By Akash Sriram and Akriti Shah

(Reuters) – Oracle shares soared about 33% before the bell on Wednesday after the company pointed to a demand surge for its cloud services from AI firms, underscoring its deeper push into the backbone of artificial intelligence systems.

The surge in Oracle’s cloud business reflects a broader shift in the industry, with companies such as OpenAI and xAI scrambling to secure massive computing capacity needed to stay ahead in the AI race by boosting spending to hundreds of billions of dollars annually.

The company will add about $234 billion to its market valuation, taking the total valuation to around $904 billion, if premarket gains hold, taking Oracle closer to the coveted $1 trillion-dollar club.

Its shares have risen 45% so far this year, outperforming stocks in the so-called Magnificent Seven and the broader S&P 500 index, with investors betting big on AI-driven cloud firms.

Oracle’s results lifted shares of Nvidia, Broadcom and Advanced Micro Devices, which supply semiconductors used in data centers. Shares of the companies rose between 2% and 3.3% in premarket trading.

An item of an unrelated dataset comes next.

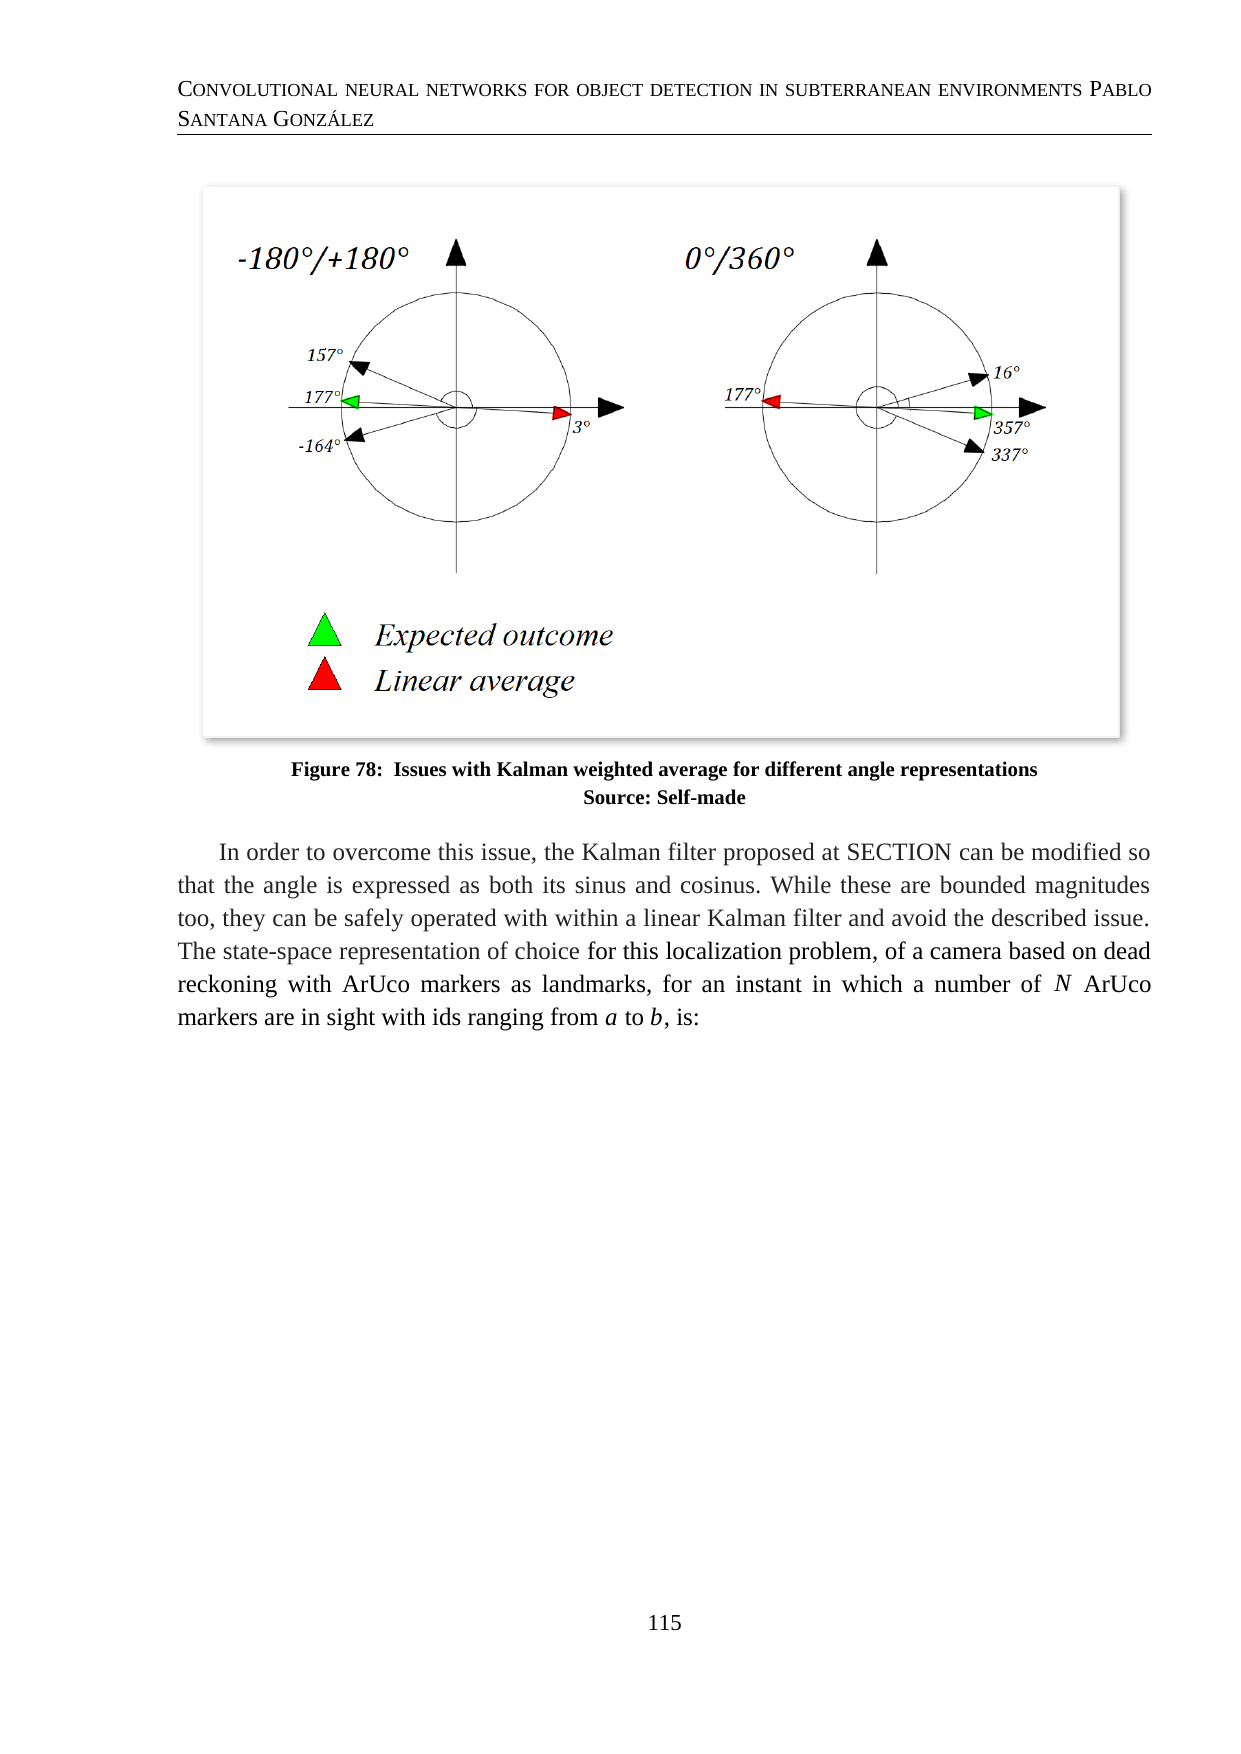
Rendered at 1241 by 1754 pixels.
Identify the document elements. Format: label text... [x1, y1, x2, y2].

picture [203, 187, 1118, 736]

Competitor CoreWeave’s shares were up 7% before the bell.

Oracle reported four multi-billion-dollar contracts with three clients during the August quarter, highlighting a robust appetite for its cloud services.

“Over the next few months, we expect to sign up several additional multi-billion-dollar customers and RPO is likely to exceed half-a-trillion dollars,” said CEO Safra Catz.

Still, Microsoft, Amazon Web Services and Google Cloud dominate the cloud computing market with a combined 65% share, while Oracle, Alibaba, CoreWeave and others hold a smaller slice of the market.

The company has struck deals with Amazon, Alphabet and Microsoft let their cloud customers run Oracle Cloud Infrastructure (OCI) alongside native services. The revenue from these partnerships rose more than sixteen-fold in the first quarter.

“What matters here is that this figure now includes contributions from the Stargate venture and two other big AI players, meaning revenues beyond 2026 go much higher,” said Ben Reitzes, analyst at Melius Research.

Analysts also flagged Oracle’s role in SoftBank and OpenAI’s Stargate project as another tailwind, giving the company a foothold in the large-scale AI infrastructure project that is expected to channel about $500 billion in spending.

Oracle also supplies cloud services to xAI, the AI startup founded by Elon Musk, the world’s richest person and a longtime ally of the cloud computing company’s chairman Larry Ellison.

Ellison, 81, whose net worth is largely built on his 41% stake in Oracle, is fast approaching Musk in the race for the world’s richest title, according to Forbes data.

Oracle’s stock is trading at over 33.34 times its 12-month forward earnings estimates, compared with Amazon’s 32.34 and Microsoft’s 30.83.